- Alex R. Kirzhner
In 2007, if you had asked me who was on top of the emo rock world, I would have two answers for you. First, My Chemical Romance, who were on tour for massive rock opera The Black Parade and then, Panic! At The Disco, who blasted up the charts with their first release A Fever You Can't Sweat Out and whose fans were eagerly anticipating another release.
Then came Pretty. Odd., the Beatles-inspired baroque pop album released in 2008 - and the controversial drop of the trademark "!" from Panic's name. Fans were furious (and I, for one, was excited to see such consternation over a grammatical choice). Where was the raging, heartbroken emo of Fever? Where was the exclamation mark?
But Panic! At The Disco has always done what they've wanted, and they followed Pretty. Odd. with Vices and Virtues, and now, Too Weird To Live, Too Rare to Die. Good on you for recognizing that title, which is a quote from Hunter S. Thompson's Fear and Loathing in Las Vegas. Vegas is more than just an allusion in the album title - it's Panic!'s home and the major inspiration for this latest, synth-heavy album.
Panic! At The Disco will perform at Radio Radio Wednesday as part of a small venue tour, before joining Fall Out Boy as a support act. And thank god, they've added the "!" back.
- Alex R. Kirzhner
NUVO: Why the small venue tour?
Brendon Urie: Honestly, it's been a while since we've done that and I'm kind of excited for the contrast and the juxtaposition of doing these awesome intimate shows face to face with the fans and jumping to the Fall Out Boy tour. But it's something that we haven't really done in a while and it's fun to do both of them. I don't know if we really have a preference to which one we prefer more, but these shows are going to be pretty exciting and we're going to be just as sweaty, keeping them on kind of the same level.
NUVO: How does your stage show change? I'm thinking of the venue you're going to be at and it's not small, but it's definitely not a theatre-sized stage.
Urie: Sure. We wanted to bring more production, but then we did realize how small some of these places would be. And that's going to be all-good because we've changed our live show a little bit and we've got a few transitions. The energy is going to be different as well and that just goes with finishing this record and being so excited to get on the road again. It will be different in the best way possible.

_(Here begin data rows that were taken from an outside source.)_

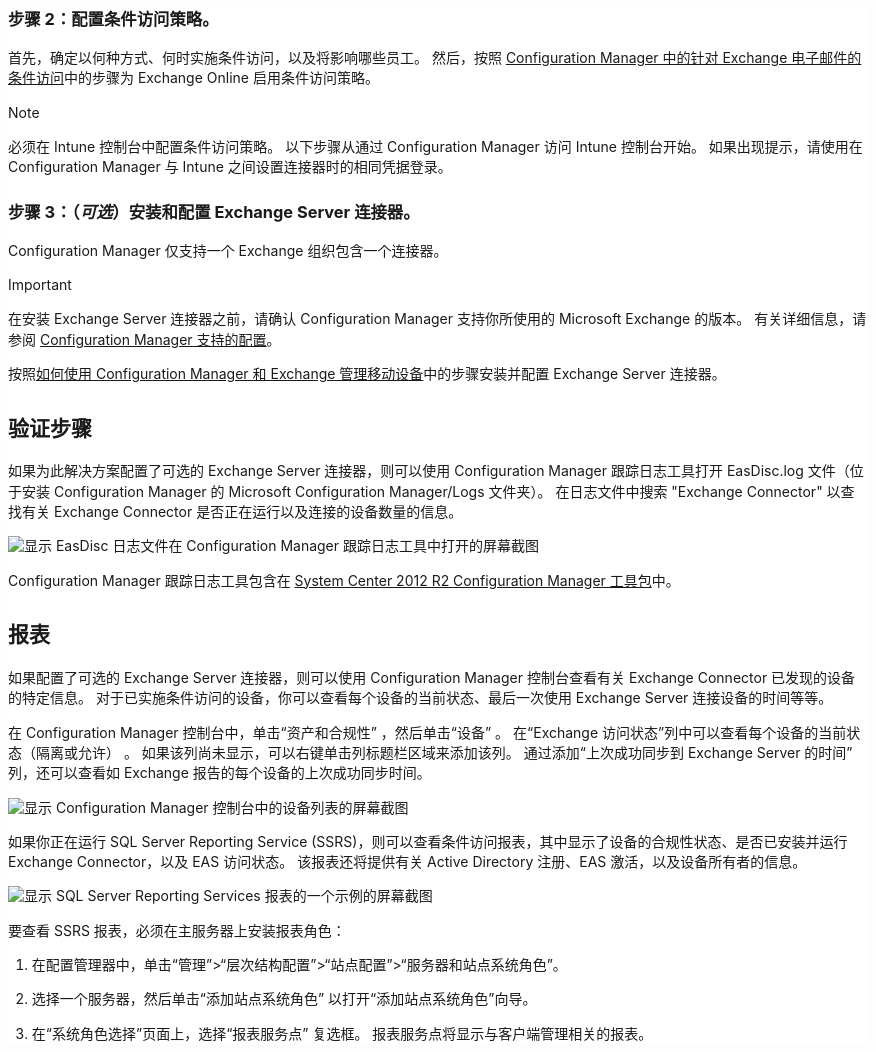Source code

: ### <a name="step-2-configure-conditional-access-policy"></a>步骤 2：配置条件访问策略。
首先，确定以何种方式、何时实施条件访问，以及将影响哪些员工。 然后，按照 [Configuration Manager 中的针对 Exchange 电子邮件的条件访问](https://technet.microsoft.com/library/mt131421.aspx)中的步骤为 Exchange Online 启用条件访问策略。

> [!NOTE]
> 必须在 Intune 控制台中配置条件访问策略。 以下步骤从通过 Configuration Manager 访问 Intune 控制台开始。 如果出现提示，请使用在 Configuration Manager 与 Intune 之间设置连接器时的相同凭据登录。

### <a name="step-3-optional-install-and-configure-an-exchange-server-connector"></a>步骤 3：（*可选*）安装和配置 Exchange Server 连接器。
Configuration Manager 仅支持一个 Exchange 组织包含一个连接器。

> [!IMPORTANT]
> 在安装 Exchange Server 连接器之前，请确认 Configuration Manager 支持你所使用的 Microsoft Exchange 的版本。 有关详细信息，请参阅 [Configuration Manager 支持的配置](https://technet.microsoft.com/library/gg682077.aspx)。

按照[如何使用 Configuration Manager 和 Exchange 管理移动设备](https://technet.microsoft.com/library/gg682001.aspx)中的步骤安装并配置 Exchange Server 连接器。

## <a name="verification-steps"></a>验证步骤
如果为此解决方案配置了可选的 Exchange Server 连接器，则可以使用 Configuration Manager 跟踪日志工具打开 EasDisc.log 文件（位于安装 Configuration Manager 的 Microsoft Configuration Manager/Logs 文件夹）。 在日志文件中搜索 "Exchange Connector" 以查找有关 Exchange Connector 是否正在运行以及连接的设备数量的信息。

![显示 EasDisc 日志文件在 Configuration Manager 跟踪日志工具中打开的屏幕截图](./media/ProtectEmail/Hybrid-Onprem-Eas-DiscLog-Sample.PNG)

Configuration Manager 跟踪日志工具包含在 [System Center 2012 R2 Configuration Manager 工具包](https://www.microsoft.com/download/details.aspx?id=50012)中。

## <a name="reporting"></a>报表
如果配置了可选的 Exchange Server 连接器，则可以使用 Configuration Manager 控制台查看有关 Exchange Connector 已发现的设备的特定信息。 对于已实施条件访问的设备，你可以查看每个设备的当前状态、最后一次使用 Exchange Server 连接设备的时间等等。

在 Configuration Manager 控制台中，单击“资产和合规性”  ，然后单击“设备” 。 在“Exchange 访问状态”列中可以查看每个设备的当前状态（隔离或允许）  。 如果该列尚未显示，可以右键单击列标题栏区域来添加该列。 通过添加“上次成功同步到 Exchange Server 的时间”  列，还可以查看如 Exchange 报告的每个设备的上次成功同步时间。

![显示 Configuration Manager 控制台中的设备列表的屏幕截图](./media/ProtectEmail/Hybrid-Onprem-Verify-Devices-State.png)

如果你正在运行 SQL Server Reporting Service (SSRS)，则可以查看条件访问报表，其中显示了设备的合规性状态、是否已安装并运行 Exchange Connector，以及 EAS 访问状态。 该报表还将提供有关 Active Directory 注册、EAS 激活，以及设备所有者的信息。

![显示 SQL Server Reporting Services 报表的一个示例的屏幕截图](./media/ProtectEmail/Hybrid-Reports-CA.png)

要查看 SSRS 报表，必须在主服务器上安装报表角色：

1.  在配置管理器中，单击“管理”&gt;“层次结构配置”&gt;“站点配置”&gt;“服务器和站点系统角色”。

2.  选择一个服务器，然后单击“添加站点系统角色”  以打开“添加站点系统角色”向导。

3.  在“系统角色选择”页面上，选择“报表服务点”  复选框。 报表服务点将显示与客户端管理相关的报表。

NUVO: Now, am I right to say that this record integrates some of your synthesizer collection that you've been working on? Tell me about working those into songs.
Urie: A lot of the synths, Spencer [Smith] and I actually - this was probably five years ago - we picked up a couple of hardware synths for a rack that we were trying to build ... and they were just amazing. Then we realized, it would be cool to produce our own stuff and our own demos to sound better and get the collection going a little bit further on.
A lot of the sounds have a specific feel behind them that they kind of dictated what the song would be. Sometimes on a more personal note with the songs, I would start with the lyrics that I wanted to tackle, but some of the songs would start with a sound and that would influence me, "Oh, this is how I felt when I was [this old] or this reminds me of this memory." I wanted to revisit that. A lot of the sounds were kind of nostalgic in their own way and it kind of made the record eclectic enough.
NUVO: I was interested to read the note from Spencer that he posted on [Tumblr] about his struggles with addiction. I wondered if you as a band talked about posting that or if that was something he had decided by himself. How do you think this will impact the tour?
Urie: Sure, yeah. That came about because Spencer was going through this and did want to be honest. He directly wanted to get this out, he wanted it to be from him and so did I. I wanted him to have that comfortability to be honest with not only the fans, but himself.
It's going to be hard in the beginning, but hopefully it's going to pay off. So far, it's been great and we're really excited about all of these intimate shows and I think that's going to, like you said, bring some intimacy to it as well, you know? But, that will be something that will be good in the long run for everyone. I think it's better to be honest than hide behind something that can plague you for so long.
Editor's note: After this interview, Smith withdrew from this tour to further deal with his addiction issues.